Print every line of the listing below, starting with the line that holds "Historia MPWiK" and going on through the line that holds "Śródmieście i inne", both included, and print nothing else.

• [Data under study]

=== Section Start ===

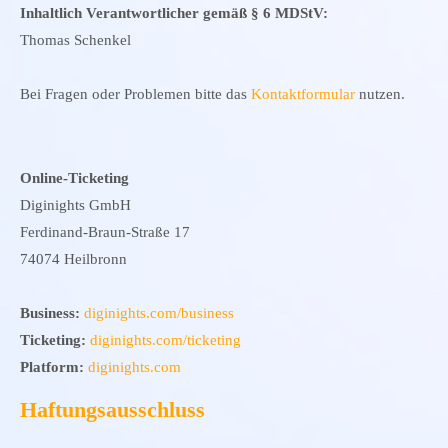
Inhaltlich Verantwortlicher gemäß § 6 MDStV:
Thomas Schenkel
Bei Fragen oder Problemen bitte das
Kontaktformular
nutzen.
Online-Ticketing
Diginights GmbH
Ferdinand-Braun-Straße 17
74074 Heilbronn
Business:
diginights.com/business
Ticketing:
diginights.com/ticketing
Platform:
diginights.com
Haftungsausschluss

=== Section End ===
=== Section Start ===

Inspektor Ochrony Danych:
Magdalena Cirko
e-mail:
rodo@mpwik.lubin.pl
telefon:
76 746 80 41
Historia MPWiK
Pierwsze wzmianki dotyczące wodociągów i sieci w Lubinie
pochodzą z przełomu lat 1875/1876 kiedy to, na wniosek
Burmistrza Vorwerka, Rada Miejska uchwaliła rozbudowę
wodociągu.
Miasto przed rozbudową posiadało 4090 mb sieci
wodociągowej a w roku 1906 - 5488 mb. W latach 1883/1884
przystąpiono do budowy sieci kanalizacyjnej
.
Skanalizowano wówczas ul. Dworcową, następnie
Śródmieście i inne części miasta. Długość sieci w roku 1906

=== Section End ===
=== Section Start ===

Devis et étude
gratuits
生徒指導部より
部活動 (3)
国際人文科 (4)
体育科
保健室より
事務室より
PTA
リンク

=== Section End ===

• [Reply to the task]
Historia MPWiK
Pierwsze wzmianki dotyczące wodociągów i sieci w Lubinie
pochodzą z przełomu lat 1875/1876 kiedy to, na wniosek
Burmistrza Vorwerka, Rada Miejska uchwaliła rozbudowę
wodociągu.
Miasto przed rozbudową posiadało 4090 mb sieci
wodociągowej a w roku 1906 - 5488 mb. W latach 1883/1884
przystąpiono do budowy sieci kanalizacyjnej
.
Skanalizowano wówczas ul. Dworcową, następnie
Śródmieście i inne części miasta. Długość sieci w roku 1906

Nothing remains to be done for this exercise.